Even the loans Kyiv receives are specifically Chinese in nature. Beijing actually finances its own producers and companies, and in Ukraine it tries to do so under state guarantees or guarantees of large state-owned enterprises – such as the fuel and energy giant Naftogaz. “There is little investment. Direct investment is only $ 40 million. That is nothing. Of these, 20% are Ukrainian assets and another 50% are Ukrainian enterprises’ debt. But China’s contribution to various projects is already at $ 7 billion. What are these projects? This is the money China provides as loans. Chinese money is paid for Chinese work and goods,”says leading Ukrainian expert Oleksiy Koval.
2. For China, Ukraine is a really unreliable partner. The irony is that all-powerful China has not found a way to overcome pervasive Ukrainian corruption. Among its biggest failures (see our stories) is the case of the Grain Corporation (see our story). Others include the case of the unused fuel loan for $ 3.6 billion. “Having been painfully burned several times, the Chinese now control their money and projects”, – emphasizes Koval.
3. Unlike authoritarian Russia, for China democratic Ukraine is an inconvenient political partner. In the post-Soviet space, Kyiv is a constant troublemaker, a source and exporter of instability. This contradicts Beijing’s state doctrine of tightly controlled, regulated and planned development. Kyiv continuous to declare its European and Euro-Atlantic orientation and receives substantial support from its Western partners. Unlike Western donors and the IMF, the Chinese have never accompanied their investments with any political demands, but this approach has not provided them any advantages. Also, several new hotspots have recently emerged in Ukrainian-Chinese relations. These include Beijing’s political alliance with Moscow, China’s foggy stance on the war in eastern Ukraine, and Ukraine’s civil society being largely sympathetic with Hong Kong protesters. “It is very important for China to look at a country and understand whether it is a friend or not,” says Oleksiy Koval.
4. In Ukraine, China found itself on uncomfortable territory. Its attempt to acquire the Motor Sich plant, a powerful aviation manufacturer that could strengthen China’s military, has shown just how powerful Washington, Beijing’s main geopolitical rival, is in Ukraine (see our story). Visits by US officials, who openly expressed their dissatisfaction with the agreement and basically demanded its termination, forced Beijing to defend itself. China’s soft power policy did not work well when confronted with the brute force of the Trump administration. For the first time in the history of Ukrainian-Chinese relations, Beijing violated its principle of non-public under-the-rug diplomacy and acted out an unusual role. The Chinese ambassador to Ukraine called a press conference and stated that Ukraine should decide for itself whom it should listen to.
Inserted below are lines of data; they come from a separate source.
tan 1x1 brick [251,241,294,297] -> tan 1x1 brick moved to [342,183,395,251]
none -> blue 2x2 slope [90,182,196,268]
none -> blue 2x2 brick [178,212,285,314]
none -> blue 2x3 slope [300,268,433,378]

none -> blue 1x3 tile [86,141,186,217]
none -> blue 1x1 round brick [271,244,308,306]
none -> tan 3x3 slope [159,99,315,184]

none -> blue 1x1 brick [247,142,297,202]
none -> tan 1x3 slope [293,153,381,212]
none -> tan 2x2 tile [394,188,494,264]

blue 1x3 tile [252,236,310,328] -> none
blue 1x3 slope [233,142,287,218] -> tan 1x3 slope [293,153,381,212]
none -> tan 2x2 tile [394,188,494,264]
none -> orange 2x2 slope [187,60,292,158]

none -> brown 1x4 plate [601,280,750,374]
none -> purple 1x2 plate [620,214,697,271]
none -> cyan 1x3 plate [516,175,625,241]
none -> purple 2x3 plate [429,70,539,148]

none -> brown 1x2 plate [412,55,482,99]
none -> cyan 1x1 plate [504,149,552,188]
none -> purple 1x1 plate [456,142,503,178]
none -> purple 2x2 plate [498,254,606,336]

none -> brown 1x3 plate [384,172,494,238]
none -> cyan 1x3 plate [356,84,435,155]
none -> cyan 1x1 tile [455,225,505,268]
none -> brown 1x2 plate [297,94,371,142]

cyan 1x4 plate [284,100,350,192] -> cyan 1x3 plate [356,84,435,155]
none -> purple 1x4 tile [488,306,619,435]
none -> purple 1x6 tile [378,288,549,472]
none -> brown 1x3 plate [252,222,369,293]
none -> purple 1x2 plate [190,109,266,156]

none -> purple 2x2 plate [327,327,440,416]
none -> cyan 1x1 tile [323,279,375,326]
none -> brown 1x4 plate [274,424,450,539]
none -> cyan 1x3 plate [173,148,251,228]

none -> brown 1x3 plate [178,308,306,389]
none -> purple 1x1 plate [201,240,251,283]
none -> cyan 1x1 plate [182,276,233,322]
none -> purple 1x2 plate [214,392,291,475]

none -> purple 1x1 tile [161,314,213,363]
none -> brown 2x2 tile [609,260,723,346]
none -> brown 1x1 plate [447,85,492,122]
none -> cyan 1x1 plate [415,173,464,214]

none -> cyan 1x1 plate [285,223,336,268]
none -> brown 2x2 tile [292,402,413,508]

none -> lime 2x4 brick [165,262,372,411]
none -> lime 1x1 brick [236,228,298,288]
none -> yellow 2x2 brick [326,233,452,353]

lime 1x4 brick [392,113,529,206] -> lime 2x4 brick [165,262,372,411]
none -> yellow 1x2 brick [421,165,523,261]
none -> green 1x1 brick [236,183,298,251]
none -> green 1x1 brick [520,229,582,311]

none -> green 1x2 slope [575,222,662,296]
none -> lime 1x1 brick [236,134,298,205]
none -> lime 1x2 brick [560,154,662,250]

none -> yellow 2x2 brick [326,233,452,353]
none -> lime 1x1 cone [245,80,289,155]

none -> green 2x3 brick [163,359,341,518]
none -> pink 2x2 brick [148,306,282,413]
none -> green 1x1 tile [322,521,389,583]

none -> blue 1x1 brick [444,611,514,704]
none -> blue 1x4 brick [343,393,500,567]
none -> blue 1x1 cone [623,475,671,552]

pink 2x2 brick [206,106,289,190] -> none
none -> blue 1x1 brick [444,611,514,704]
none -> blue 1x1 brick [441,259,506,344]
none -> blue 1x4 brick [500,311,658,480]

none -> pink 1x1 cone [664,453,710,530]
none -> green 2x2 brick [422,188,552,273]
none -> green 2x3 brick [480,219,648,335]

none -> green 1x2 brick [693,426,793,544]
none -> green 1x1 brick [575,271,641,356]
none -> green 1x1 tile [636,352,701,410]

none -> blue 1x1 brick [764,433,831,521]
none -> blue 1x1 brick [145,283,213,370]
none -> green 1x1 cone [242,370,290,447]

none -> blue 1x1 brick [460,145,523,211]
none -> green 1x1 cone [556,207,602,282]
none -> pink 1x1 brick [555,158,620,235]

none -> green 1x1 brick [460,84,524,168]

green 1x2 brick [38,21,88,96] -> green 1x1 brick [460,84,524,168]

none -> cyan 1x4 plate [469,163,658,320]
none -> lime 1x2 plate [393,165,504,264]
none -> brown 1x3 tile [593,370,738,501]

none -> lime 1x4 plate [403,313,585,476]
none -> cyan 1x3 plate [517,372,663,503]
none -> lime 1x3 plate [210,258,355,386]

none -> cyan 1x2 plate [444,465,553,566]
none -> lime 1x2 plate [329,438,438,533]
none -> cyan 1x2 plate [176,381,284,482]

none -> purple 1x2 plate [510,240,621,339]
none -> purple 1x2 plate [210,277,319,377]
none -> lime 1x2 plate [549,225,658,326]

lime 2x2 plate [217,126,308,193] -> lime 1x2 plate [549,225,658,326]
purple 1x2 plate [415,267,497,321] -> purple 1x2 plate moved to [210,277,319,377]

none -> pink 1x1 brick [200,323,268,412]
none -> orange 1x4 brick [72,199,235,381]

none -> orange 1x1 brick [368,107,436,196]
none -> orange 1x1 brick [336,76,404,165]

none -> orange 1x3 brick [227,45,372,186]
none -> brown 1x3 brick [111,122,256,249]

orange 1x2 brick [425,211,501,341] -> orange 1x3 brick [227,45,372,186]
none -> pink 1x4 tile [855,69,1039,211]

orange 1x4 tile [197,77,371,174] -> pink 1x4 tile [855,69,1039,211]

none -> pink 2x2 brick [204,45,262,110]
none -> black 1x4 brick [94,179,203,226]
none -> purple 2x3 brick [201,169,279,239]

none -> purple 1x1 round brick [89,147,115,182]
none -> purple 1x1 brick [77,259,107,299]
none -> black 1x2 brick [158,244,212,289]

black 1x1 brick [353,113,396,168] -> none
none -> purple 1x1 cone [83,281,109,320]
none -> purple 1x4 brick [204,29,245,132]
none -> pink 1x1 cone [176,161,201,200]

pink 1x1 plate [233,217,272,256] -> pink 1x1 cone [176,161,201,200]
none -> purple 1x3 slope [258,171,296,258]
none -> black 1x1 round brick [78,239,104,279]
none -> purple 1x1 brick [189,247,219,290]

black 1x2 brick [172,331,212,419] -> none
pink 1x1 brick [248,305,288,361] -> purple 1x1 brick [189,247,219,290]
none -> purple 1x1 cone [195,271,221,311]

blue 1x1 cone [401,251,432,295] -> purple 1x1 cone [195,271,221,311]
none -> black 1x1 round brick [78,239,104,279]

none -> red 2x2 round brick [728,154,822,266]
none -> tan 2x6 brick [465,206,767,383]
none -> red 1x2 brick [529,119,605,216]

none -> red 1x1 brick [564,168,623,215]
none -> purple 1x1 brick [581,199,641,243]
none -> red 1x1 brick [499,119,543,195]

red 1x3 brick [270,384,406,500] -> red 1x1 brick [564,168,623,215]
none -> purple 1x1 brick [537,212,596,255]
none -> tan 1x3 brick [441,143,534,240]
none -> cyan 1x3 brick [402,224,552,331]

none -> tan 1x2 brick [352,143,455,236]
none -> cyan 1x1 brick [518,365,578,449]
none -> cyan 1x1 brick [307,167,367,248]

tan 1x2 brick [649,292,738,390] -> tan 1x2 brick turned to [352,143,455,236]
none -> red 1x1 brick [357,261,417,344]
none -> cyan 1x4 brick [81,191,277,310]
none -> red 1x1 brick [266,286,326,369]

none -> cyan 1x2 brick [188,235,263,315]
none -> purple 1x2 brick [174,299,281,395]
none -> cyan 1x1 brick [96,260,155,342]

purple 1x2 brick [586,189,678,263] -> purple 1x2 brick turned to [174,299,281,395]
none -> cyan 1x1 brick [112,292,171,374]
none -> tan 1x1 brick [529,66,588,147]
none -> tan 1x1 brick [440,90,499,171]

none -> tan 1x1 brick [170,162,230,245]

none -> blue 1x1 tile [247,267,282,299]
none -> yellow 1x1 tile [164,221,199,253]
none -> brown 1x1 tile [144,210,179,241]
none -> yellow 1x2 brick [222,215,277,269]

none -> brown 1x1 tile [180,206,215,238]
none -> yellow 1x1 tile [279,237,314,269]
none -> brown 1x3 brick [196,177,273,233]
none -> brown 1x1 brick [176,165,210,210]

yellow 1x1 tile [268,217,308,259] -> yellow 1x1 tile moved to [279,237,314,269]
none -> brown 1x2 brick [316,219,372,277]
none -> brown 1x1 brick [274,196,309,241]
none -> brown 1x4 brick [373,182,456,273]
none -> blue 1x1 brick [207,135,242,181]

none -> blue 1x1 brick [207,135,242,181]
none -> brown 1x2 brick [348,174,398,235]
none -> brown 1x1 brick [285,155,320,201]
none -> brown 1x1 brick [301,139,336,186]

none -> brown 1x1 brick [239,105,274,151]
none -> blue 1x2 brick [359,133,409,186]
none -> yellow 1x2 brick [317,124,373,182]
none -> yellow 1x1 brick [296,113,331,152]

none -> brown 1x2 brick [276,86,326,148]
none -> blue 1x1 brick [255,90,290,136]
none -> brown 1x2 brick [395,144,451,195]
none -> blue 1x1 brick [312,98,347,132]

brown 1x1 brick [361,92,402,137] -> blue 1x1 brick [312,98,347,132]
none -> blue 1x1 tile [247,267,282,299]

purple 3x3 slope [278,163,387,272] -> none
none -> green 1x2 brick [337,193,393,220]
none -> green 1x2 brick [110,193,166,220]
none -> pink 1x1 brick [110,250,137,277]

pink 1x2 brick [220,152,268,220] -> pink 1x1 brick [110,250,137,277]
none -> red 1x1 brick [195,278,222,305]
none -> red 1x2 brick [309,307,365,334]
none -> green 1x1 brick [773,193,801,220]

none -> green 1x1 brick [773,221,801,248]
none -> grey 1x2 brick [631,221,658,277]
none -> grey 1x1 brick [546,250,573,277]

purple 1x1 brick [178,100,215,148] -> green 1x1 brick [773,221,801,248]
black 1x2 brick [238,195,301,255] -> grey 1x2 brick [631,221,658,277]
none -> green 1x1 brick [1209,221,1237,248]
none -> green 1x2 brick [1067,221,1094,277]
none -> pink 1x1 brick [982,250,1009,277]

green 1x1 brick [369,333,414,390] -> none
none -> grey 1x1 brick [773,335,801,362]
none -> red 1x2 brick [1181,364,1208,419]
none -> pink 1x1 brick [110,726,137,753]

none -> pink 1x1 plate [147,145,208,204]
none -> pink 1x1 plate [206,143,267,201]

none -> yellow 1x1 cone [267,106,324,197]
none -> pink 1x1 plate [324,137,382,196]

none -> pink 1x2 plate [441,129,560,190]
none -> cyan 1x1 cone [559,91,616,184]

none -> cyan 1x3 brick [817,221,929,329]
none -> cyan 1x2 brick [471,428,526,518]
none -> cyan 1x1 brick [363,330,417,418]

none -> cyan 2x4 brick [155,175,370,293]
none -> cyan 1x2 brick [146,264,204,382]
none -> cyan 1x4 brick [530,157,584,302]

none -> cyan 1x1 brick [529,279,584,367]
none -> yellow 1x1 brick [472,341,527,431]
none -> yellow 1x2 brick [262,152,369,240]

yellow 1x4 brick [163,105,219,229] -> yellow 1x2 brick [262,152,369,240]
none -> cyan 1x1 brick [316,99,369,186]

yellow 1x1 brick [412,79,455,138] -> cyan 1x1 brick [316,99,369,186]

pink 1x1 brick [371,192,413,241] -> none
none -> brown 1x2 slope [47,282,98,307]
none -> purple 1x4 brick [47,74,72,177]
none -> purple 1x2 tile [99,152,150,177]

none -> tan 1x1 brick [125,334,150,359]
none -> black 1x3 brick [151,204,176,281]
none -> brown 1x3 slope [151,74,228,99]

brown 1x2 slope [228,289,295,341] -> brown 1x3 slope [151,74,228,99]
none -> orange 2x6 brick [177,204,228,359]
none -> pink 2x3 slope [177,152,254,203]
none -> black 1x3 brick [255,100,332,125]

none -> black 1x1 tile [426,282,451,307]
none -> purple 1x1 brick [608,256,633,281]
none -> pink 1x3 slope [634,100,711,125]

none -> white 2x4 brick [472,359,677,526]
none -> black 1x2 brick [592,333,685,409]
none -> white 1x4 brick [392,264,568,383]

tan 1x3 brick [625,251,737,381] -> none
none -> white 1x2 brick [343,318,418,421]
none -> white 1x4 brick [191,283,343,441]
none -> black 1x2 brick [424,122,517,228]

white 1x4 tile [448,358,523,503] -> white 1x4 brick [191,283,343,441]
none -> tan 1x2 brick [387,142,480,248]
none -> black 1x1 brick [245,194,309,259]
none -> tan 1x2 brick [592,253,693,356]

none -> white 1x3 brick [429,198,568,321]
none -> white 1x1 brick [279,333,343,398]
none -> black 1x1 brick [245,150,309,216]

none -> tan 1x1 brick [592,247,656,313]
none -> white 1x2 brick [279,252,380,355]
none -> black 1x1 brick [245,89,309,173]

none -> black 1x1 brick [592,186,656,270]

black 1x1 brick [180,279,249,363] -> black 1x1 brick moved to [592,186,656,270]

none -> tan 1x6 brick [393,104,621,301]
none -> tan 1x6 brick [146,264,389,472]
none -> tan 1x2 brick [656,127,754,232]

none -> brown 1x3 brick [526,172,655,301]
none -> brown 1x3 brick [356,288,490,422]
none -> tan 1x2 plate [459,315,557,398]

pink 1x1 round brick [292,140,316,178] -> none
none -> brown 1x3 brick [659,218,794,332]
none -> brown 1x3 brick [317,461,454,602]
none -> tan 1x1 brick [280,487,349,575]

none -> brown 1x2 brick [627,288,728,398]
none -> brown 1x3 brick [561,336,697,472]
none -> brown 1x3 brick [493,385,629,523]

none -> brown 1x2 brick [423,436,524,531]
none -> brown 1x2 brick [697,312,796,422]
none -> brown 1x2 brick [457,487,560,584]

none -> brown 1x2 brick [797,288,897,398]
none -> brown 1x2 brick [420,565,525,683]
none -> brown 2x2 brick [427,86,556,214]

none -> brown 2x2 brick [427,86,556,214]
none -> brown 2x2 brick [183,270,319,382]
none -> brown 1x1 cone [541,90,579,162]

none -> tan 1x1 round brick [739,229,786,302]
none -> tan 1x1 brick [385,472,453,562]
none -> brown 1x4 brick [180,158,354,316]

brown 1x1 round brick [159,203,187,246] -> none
Ukraine’s relations with China are showing clear signs of stagnation. The last rapprochement between Kyiv and Beijing took place during the presidency of Viktor Yanukovych in 2013. Since then, all attempts by the Chinese to fill numerous documents of “strategic” nature with real meaning have been a history of trial and error, and sometimes terrible fiascos. In Ukraine, China still faces insurmountable obstacles – constant Ukrainian political chaos, Kyiv’s unreliability as a partner, local corruption and US geopolitical interests. Overcoming these barriers requires Beijing’s patience, consistency and perseverance — traits that have always characterized China’s far-sighted policies. China’s influence in Ukraine will grow, but not at the pace it wants and only with the weakening influence of other important players.